■ **JOB**:
Show each line from the listing that includes the word "pixels".

■ **DATA FOR THIS TASK**:
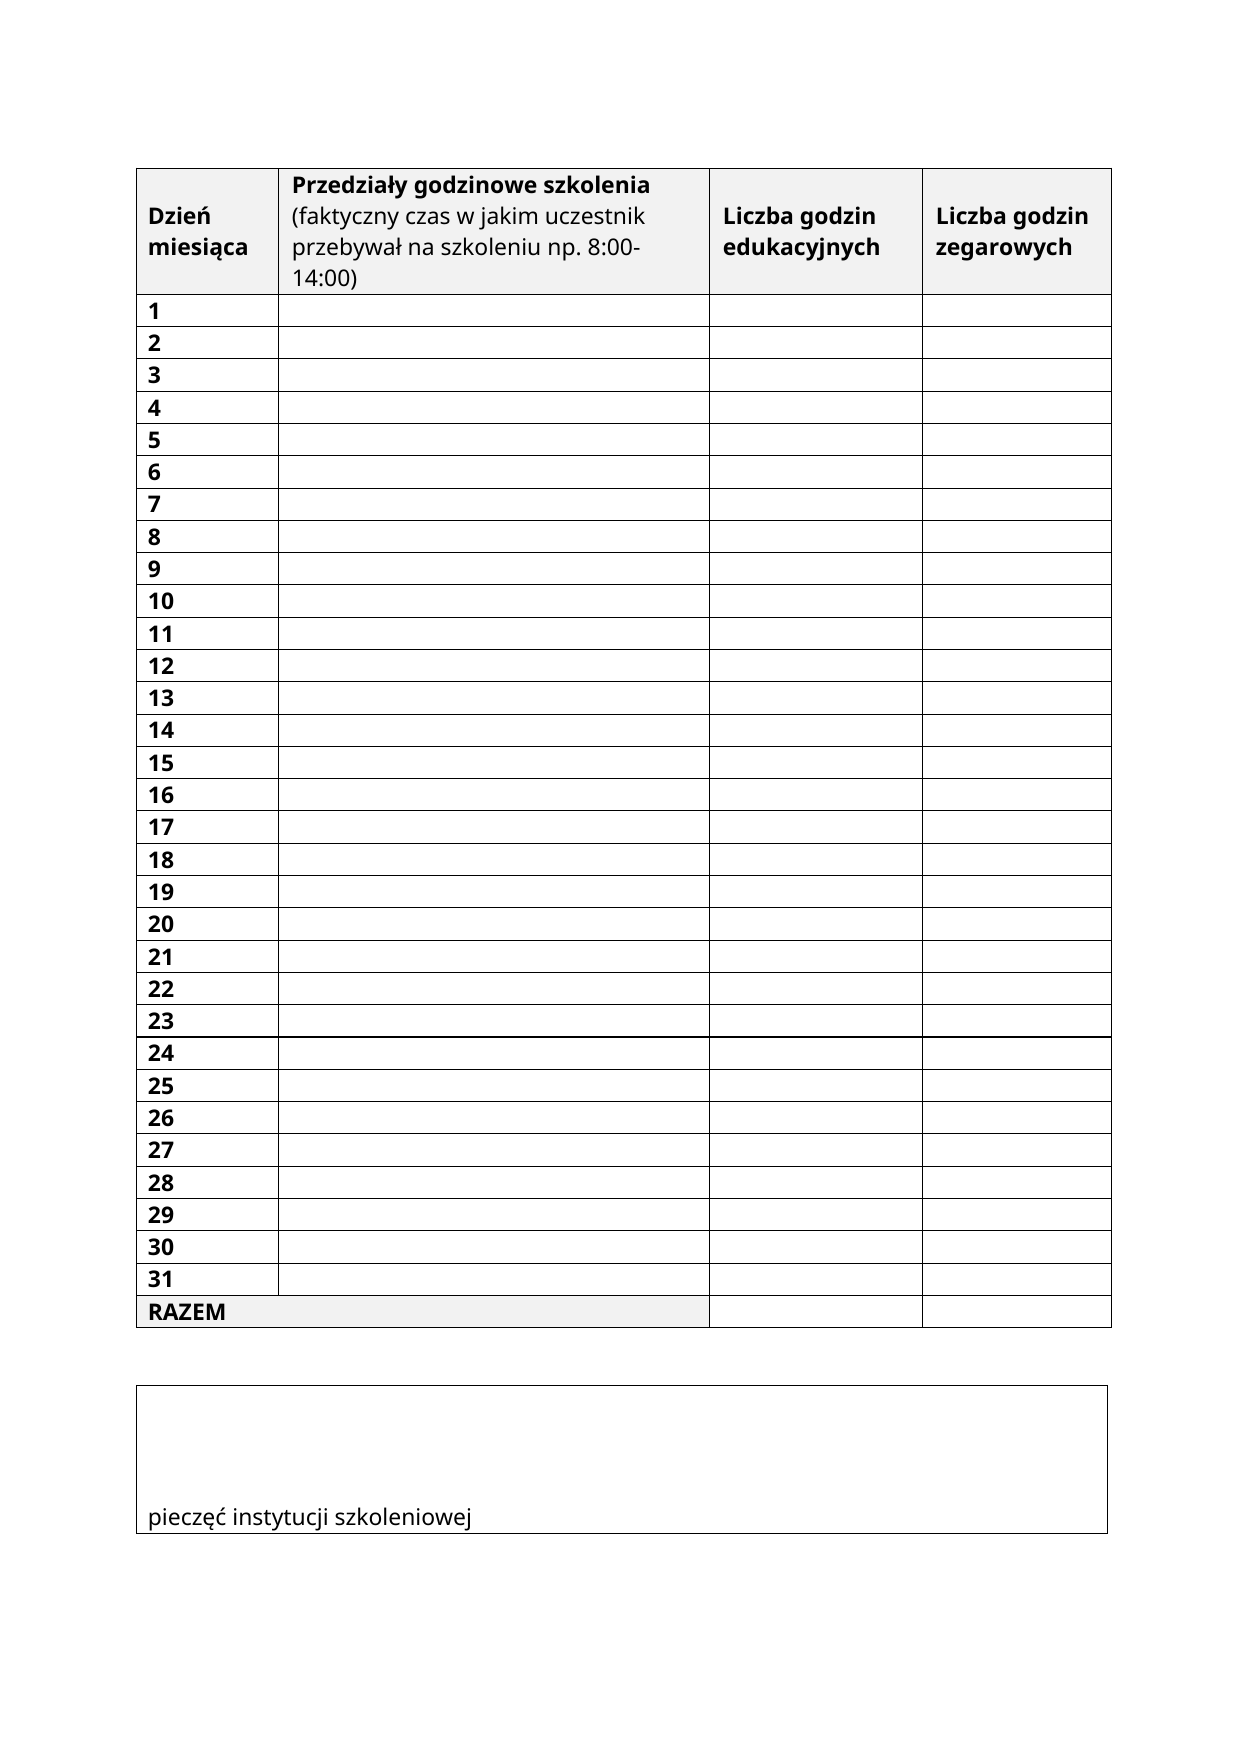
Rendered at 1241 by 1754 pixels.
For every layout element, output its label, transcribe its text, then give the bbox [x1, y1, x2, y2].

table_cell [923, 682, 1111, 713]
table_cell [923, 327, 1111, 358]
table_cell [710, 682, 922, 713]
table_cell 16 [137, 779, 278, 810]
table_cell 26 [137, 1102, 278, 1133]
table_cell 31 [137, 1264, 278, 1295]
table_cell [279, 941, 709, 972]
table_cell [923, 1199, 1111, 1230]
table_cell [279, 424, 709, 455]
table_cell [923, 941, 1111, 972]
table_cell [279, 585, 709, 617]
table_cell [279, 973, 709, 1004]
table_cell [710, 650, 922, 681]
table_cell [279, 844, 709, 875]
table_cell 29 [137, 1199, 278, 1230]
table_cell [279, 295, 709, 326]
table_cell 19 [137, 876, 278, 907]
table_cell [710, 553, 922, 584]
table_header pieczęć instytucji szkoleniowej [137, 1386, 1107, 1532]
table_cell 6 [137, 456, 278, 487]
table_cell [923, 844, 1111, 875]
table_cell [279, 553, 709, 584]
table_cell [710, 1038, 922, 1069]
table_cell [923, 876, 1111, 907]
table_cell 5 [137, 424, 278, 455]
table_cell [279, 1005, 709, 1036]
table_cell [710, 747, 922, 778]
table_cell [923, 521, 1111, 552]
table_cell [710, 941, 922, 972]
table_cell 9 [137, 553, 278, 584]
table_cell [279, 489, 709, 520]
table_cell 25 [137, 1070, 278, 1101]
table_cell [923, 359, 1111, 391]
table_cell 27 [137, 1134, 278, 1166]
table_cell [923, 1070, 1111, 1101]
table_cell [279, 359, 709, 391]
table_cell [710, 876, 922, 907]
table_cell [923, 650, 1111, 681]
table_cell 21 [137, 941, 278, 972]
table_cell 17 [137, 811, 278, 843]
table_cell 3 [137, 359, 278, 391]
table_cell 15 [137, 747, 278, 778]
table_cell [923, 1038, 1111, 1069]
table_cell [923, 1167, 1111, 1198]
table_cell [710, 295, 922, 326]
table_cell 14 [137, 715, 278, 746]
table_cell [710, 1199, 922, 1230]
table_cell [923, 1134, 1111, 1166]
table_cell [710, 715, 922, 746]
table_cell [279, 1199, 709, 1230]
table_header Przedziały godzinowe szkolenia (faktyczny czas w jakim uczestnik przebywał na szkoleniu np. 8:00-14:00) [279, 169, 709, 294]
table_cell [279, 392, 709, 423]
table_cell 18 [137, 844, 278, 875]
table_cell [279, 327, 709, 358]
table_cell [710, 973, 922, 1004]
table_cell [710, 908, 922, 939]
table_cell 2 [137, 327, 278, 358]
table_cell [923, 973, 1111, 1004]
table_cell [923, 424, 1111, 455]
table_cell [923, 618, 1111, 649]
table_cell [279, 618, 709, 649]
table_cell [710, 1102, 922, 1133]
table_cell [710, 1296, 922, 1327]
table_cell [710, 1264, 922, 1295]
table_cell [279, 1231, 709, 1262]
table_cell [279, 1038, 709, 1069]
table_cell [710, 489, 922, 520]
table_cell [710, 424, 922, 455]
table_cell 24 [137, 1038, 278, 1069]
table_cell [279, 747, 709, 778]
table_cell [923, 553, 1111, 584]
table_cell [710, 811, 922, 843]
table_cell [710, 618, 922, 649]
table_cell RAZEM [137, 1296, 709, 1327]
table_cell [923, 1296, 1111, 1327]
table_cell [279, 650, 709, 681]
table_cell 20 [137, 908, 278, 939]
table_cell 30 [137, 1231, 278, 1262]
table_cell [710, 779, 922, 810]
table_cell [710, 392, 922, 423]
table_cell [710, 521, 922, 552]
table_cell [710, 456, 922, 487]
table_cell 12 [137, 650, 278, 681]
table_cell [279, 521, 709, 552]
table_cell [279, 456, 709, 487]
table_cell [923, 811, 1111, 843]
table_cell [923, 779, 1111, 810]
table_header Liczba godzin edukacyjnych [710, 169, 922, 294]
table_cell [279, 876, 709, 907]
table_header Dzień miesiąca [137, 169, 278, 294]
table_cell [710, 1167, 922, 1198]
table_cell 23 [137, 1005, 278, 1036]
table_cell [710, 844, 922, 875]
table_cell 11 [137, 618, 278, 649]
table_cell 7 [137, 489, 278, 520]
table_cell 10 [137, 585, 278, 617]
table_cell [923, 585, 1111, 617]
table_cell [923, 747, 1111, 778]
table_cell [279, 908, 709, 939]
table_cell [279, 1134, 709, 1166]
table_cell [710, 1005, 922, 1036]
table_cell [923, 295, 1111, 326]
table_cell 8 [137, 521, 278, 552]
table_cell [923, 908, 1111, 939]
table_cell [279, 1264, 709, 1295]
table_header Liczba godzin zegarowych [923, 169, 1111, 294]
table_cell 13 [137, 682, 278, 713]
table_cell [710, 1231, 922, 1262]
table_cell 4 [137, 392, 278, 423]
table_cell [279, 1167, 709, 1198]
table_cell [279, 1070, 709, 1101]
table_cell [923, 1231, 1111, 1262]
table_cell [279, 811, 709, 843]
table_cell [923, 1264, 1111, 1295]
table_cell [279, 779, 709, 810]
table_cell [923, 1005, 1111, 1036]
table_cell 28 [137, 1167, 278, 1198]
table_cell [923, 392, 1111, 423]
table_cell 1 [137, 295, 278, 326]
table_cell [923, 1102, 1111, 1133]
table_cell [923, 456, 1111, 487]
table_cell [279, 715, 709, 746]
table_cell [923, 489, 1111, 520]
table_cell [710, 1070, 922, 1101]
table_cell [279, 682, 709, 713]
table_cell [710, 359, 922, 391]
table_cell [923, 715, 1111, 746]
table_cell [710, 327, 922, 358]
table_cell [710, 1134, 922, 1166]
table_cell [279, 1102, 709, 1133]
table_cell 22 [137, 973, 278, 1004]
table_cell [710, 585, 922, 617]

...

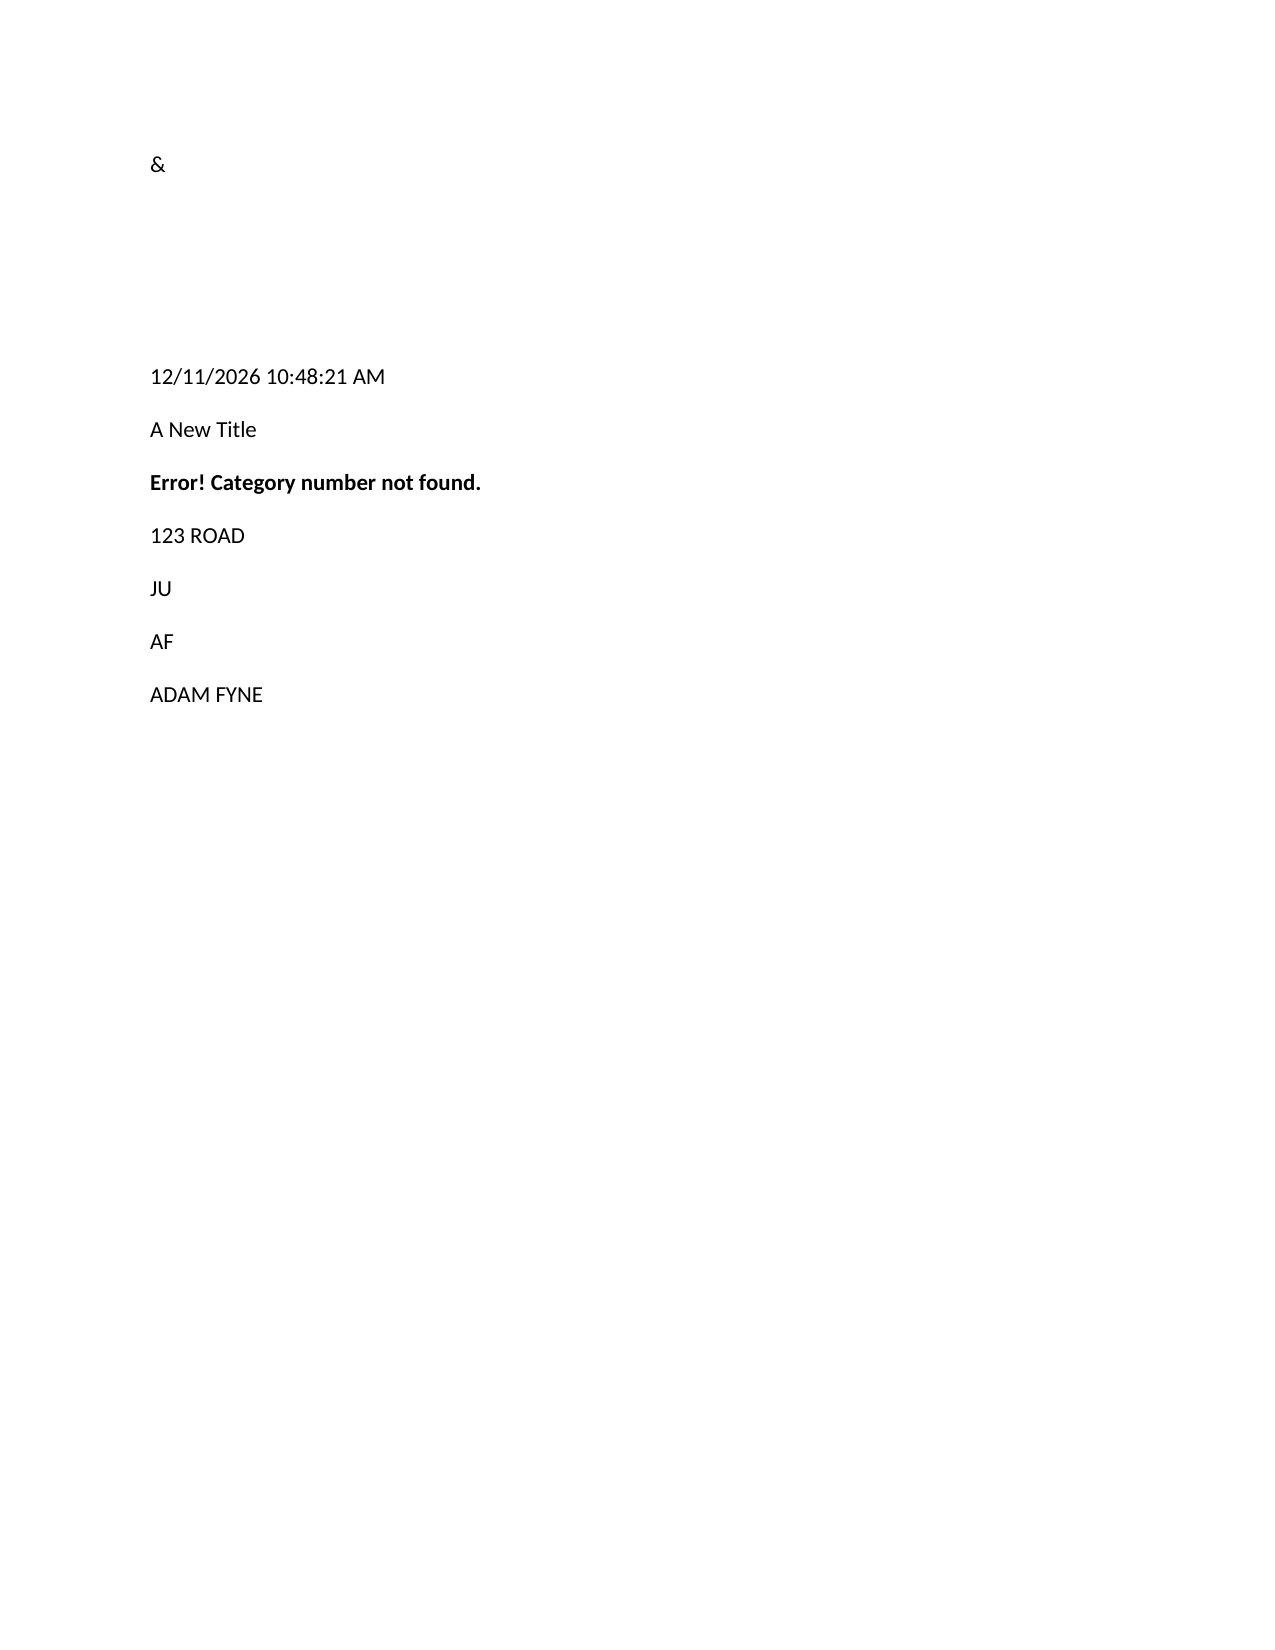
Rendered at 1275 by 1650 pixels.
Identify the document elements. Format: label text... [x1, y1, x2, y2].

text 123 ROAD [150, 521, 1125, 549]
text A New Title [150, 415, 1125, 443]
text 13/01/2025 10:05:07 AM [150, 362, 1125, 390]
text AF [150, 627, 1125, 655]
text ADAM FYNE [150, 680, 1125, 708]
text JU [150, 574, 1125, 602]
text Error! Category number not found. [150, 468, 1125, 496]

■ **YOUR SOLUTION**:
Rendered at 1241 by 1754 pixels.
Rendered at 1275 by 1650 pixels.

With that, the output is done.